Key areas of study for the lab include:

1. Circadian rhythmicity of neuroimmunity

Intrinsic circadian clocks shape neuroimmune function across health and disease. We are particularly interested in how time-of-day programs in microglia/astrocytes, peripheral immune cells, and neurons regulate inflammation, cellular communication, and pain sensitivity in preclinical models of injury and disease. Using multi-omic approaches, we examine how disruption of these rhythms at the cell- and system-levels alter susceptibility to neuroinflammation. This work aims to define the molecular and cellular mechanisms through which circadian biology governs neuroimmune interactions, and to identify rhythmic pathways that can be targeted to improve disease outcomes through more precise and biologically informed interventions.

2. Translational chrononeuroimmunology

Bench-to-bedside translation of circadian neuroimmunology is used to study how time-of-day influences symptoms, immune activity, and treatment responses in people living with multiple sclerosis, chronic pain, and other neuroimmune disorders. By combining patient-reported outcomes, longitudinal sampling, and experimental studies, we aim to identify clinically meaningful rhythmic signatures that can guide diagnosis, stratification, and therapy. This program is grounded in the idea that disease biology is dynamic across the day, and that understanding when pathological processes occur may be as important as understanding how they occur.

3. Gut-brain axis in spinal cord injury

Spinal cord injury disrupts communication between the gut, immune system, and central nervous system. We are particularly interested in how gut-resident immune cells and shifts in the microbiome post-injury contribute to neuroinflammation recovery. By studying immune signaling across tissues, we aim to determine how peripheral events following injury shape pathological processes within the gut and spinal cord. This work seeks to uncover new mechanisms linking barrier tissues to neurological outcomes and to identify therapeutic strategies that target the gut-brain axis to reduce complications and improve long-term function after spinal cord injury.

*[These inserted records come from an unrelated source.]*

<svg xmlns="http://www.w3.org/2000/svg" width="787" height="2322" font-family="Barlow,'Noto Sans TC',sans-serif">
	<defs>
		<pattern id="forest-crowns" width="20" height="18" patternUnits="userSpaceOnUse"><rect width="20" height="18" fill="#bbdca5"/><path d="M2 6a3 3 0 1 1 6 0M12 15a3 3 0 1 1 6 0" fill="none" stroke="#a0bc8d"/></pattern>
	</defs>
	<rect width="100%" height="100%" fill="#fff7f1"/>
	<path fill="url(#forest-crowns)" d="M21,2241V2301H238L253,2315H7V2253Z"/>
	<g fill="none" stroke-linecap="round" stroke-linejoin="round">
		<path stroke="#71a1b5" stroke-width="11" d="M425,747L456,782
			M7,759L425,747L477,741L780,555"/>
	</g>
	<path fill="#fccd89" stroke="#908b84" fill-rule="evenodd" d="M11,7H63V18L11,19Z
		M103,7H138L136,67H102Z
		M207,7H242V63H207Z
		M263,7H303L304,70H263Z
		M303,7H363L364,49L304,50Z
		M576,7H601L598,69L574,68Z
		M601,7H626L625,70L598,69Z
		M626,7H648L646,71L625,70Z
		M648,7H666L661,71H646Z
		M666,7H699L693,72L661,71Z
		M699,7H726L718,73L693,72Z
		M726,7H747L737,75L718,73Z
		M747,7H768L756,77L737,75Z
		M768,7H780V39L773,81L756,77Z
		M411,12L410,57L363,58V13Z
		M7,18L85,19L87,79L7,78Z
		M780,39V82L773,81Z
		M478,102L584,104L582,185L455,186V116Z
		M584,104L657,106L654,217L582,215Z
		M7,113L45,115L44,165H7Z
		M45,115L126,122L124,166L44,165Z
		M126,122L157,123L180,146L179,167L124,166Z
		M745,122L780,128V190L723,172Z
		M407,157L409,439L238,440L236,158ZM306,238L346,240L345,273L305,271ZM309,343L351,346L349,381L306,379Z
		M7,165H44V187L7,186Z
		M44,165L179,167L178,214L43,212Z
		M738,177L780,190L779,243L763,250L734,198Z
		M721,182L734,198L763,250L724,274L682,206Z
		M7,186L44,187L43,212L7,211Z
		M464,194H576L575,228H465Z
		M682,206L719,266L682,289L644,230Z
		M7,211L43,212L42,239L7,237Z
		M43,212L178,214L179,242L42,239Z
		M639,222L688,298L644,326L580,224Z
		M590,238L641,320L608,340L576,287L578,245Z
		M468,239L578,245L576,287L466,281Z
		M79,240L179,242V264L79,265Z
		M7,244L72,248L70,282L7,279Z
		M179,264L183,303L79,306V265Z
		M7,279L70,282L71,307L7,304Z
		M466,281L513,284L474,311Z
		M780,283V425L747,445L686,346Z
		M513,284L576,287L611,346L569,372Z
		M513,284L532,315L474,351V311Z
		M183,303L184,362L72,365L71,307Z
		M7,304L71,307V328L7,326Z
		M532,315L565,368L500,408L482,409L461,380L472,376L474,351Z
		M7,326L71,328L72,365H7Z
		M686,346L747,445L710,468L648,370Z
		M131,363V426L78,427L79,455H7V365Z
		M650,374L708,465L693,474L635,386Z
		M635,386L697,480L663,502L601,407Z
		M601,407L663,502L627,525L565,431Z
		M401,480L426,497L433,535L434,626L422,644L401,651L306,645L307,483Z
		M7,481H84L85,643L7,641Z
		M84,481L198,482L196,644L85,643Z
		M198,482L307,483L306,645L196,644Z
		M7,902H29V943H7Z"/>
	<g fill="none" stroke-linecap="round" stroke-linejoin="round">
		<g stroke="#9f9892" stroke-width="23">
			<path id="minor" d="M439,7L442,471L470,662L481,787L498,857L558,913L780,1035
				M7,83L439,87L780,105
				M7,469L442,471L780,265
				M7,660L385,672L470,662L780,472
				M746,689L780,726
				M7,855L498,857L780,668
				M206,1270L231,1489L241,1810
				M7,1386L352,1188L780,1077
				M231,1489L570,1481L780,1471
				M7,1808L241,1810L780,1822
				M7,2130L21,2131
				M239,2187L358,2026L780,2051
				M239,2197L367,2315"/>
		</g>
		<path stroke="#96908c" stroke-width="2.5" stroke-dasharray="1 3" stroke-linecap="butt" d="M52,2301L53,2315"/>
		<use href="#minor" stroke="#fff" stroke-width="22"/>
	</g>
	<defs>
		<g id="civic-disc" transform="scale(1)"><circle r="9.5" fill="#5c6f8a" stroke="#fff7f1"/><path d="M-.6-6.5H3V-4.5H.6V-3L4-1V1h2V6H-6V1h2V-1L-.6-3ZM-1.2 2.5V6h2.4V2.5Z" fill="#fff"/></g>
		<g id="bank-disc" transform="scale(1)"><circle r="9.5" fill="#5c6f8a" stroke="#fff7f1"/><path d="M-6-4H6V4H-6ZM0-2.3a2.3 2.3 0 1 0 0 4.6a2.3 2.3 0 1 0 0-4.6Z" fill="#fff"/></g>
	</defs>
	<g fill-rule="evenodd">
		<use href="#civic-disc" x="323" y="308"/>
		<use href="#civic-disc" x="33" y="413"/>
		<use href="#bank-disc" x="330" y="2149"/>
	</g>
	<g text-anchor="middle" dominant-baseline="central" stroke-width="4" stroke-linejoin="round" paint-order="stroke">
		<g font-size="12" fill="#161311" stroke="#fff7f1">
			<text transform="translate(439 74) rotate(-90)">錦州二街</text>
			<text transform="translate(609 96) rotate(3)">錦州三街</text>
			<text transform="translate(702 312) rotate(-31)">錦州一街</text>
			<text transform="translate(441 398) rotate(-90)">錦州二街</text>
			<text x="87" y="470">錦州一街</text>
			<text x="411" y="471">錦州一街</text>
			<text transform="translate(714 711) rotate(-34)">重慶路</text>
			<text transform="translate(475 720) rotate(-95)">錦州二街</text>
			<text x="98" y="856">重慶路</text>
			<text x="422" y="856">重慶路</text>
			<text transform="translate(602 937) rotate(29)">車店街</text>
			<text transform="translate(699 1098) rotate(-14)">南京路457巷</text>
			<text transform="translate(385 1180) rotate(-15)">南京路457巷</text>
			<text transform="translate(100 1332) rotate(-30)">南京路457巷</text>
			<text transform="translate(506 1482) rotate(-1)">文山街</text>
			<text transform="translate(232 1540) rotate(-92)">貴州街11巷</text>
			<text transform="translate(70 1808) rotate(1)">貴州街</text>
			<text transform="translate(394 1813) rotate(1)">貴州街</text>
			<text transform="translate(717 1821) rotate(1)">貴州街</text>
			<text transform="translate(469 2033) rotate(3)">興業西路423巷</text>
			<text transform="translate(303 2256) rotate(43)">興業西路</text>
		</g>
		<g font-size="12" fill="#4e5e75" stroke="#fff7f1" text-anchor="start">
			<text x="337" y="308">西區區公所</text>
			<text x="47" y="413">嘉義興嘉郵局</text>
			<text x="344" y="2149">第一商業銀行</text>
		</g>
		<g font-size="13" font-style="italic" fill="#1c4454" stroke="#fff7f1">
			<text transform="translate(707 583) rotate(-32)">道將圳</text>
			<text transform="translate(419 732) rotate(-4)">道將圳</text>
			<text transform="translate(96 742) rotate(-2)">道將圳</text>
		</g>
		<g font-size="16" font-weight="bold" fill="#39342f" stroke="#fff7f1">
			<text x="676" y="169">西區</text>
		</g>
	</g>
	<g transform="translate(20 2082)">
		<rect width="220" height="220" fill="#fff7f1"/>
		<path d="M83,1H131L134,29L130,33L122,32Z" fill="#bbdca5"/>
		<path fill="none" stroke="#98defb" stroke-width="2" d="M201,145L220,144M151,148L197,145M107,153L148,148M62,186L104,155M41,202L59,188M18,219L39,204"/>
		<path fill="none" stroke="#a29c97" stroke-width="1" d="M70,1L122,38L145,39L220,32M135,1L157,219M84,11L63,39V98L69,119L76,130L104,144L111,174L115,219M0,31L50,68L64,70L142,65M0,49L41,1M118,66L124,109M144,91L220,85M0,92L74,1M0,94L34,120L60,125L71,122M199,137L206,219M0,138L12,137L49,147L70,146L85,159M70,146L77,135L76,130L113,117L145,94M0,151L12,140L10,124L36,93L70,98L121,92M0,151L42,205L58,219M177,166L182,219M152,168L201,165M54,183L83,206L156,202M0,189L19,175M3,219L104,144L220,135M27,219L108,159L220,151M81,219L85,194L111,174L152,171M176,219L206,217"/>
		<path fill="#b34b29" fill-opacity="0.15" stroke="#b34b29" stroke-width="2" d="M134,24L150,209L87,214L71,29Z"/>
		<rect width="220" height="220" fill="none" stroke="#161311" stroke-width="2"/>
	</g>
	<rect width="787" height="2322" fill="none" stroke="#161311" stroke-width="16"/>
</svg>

4. Tissue-resident immune cell crosstalk with neurons

Tissue-resident immune cells, like dendritic cells in the skin and γδ T cells in the gut, communicate with sensory neurons to regulate sensation, inflammation, and disease progression. These peripheral immune populations define how local immune-neural interactions shape neuroinflammatory states. Our work examines the signaling pathways and context-specific responses that govern this crosstalk in both steady-state and injury conditions. By identifying how immune cells directly modulate neuronal function, we aim to reveal new therapeutic opportunities that interrupt maladaptive signaling while preserving protective and homeostatic functions.